Two Poems by Esthela Calderón from Soplo de corriente vital (2008)

translated by Steven F. White
The Flower and the Hummingbird (En español)   The Flower and the Hummingbird           

¡Tengo un colibrí! 
dijo la flor.

Me envuelve con su fino pico
y su hiriente lengua.

Me sacude con el batir incansable de sus alas.
Palpito en su apurado corazón.
Duermo sobre las alturas 
de su bosque.

Yo, flor,
descanso 
en la brillantez cegadora
de sus plumas.

Mi colibrí
se lanza sobre el campanario de mi cuerpo.
Deshoja los pétalos de mi carne. 
Me inventa una canción 
con la música de sus ojos fijos 
y la fiereza de su vuelo.

Recorre el jardín.

Entra y sale 
entre las veredas floridas, 
buscando el abismo
de las hieles de la miel.

Muere y nace
en el mundo escarchado
de mi polen.

 

“I have a hummingbird!”
said the flower.

He wraps me in his fine beak
and his wounding tongue.

Shakes me with the tireless beating of his wings.
I pulse in his rushing heart.
Sleep on the heights 
of his forest.

As a flower, 
I rest
on the blinding brightness
of his plumage.

My hummingbird
hurls himself against the bell tower of my body.
Rips petals from my flesh.
Invents a song
with the music of his unblinking eyes
and the fierceness of his flight.

He flies through the garden.

Comes and goes
among the flowered paths,
searching for the abyss
of bitter honey.

He dies and is reborn
where frost falls, covering the world
of my pollen. 
  

Jiñocuajo Tree (En español) Jiñocuajo Tree

Me he pasado, cargando cicatrices porque sí. 
Ellas son los besos cortantes 
que buscan la carne suave de mi espalda, 
roja carne,
verde carne, 
carne, lechosa carne,
sangre granulada,
viva sangre, caudal contento en lo calado,
herida de machete en la herida,
vida purificada desde toda entraña.

Por los siglos de los siglos,
indio-esclavo moribundo,
renaciendo entre las púas.

Agradezco la tortura.
Nací sumiso, plantado en el camino.
 
Desde aquí, bendigo cada golpe.
Soy humo vital que regresa por su historia
en el chorrear amargo de mis felices lágrimas 
para glorificar los cantos y oraciones 
en el altar de los templos 
donde una Dolorosa junta sus manos  
y Dios hecho hombre 
redentoramente expira.

I’ve gone through life bearing scars, just because.
They’re the cutting kisses
that seek the soft flesh of my back,
red flesh,
green flesh,
flesh, milky flesh,
granulated blood,
living blood, flowing with joy from each slice,
machete wound within the wound,
life purified at gut level.

Forever and ever
a dying Indian slave,
born again among barbs.

Grateful for the torture,
I was born submissive, planted on the side of the road.

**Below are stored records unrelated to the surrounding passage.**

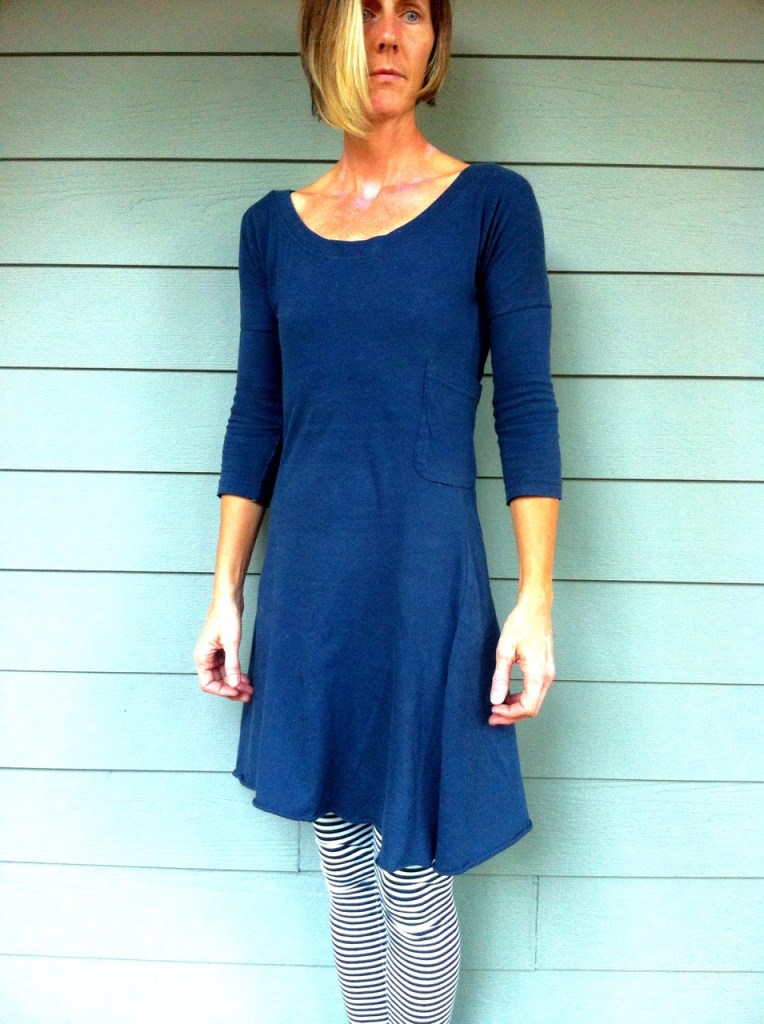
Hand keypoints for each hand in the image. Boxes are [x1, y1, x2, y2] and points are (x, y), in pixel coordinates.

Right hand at [193, 597, 253, 702]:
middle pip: (217, 682)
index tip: (237, 691)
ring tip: (250, 690)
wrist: (229, 600)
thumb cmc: (226, 616)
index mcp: (202, 657)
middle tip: (248, 695)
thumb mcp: (231, 642)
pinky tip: (246, 678)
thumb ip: (232, 664)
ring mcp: (214, 654)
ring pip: (223, 676)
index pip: (208, 684)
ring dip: (235, 684)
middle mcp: (206, 657)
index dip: (222, 691)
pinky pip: (228, 668)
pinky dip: (236, 674)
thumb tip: (233, 684)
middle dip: (231, 690)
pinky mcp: (222, 650)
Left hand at [488, 595, 554, 724]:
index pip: (527, 707)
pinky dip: (522, 697)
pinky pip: (535, 690)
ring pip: (534, 700)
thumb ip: (501, 678)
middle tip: (493, 717)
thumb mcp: (504, 651)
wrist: (535, 608)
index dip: (510, 714)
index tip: (493, 711)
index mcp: (537, 674)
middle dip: (512, 715)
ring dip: (516, 707)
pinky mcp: (545, 668)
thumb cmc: (521, 624)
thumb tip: (496, 699)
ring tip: (497, 707)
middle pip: (532, 708)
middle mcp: (546, 676)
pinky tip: (508, 695)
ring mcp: (547, 673)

From here, I bless each blow I get.
I’m vital incense, returning through history
in the bitter dripping of happiness, my tears.
I glorify the cantos and prayers
on the altar of temples 
where Our Lady of Sorrow joins her hands
and God made man
expires to redeem us.

 

Translations from the Spanish
By Steven F. White

Esthela Calderón (b. 1970, Nicaragua) is the author of Soledad (2002), which won the Juegos Florales Centroamericanos prize; Amor y conciencia (2004), and Soplo de Corriente vital: poemas etnobotánicos(2008). She also wrote a novel set during the 1979 Nicaraguan insurrection, 8 caras de una moneda (2006), co-authored Culture and Customs of Nicaragua (2008), and is currently general coordinator of the municipal theater in León, Nicaragua.

Steven F. White is finishing an ecocritical study of Nicaraguan poetry. He translated Seven Trees against the Dying Light by Pablo Antonio Cuadra and The Angel of Rain by Cuban Gastón Baquero and is the co-author of Ayahuasca Reader. His most recent book of poetry is Bajo la palabra de las plantas (poesía selecta: 1979–2009). He teaches Latin American lierature at St. Lawrence University.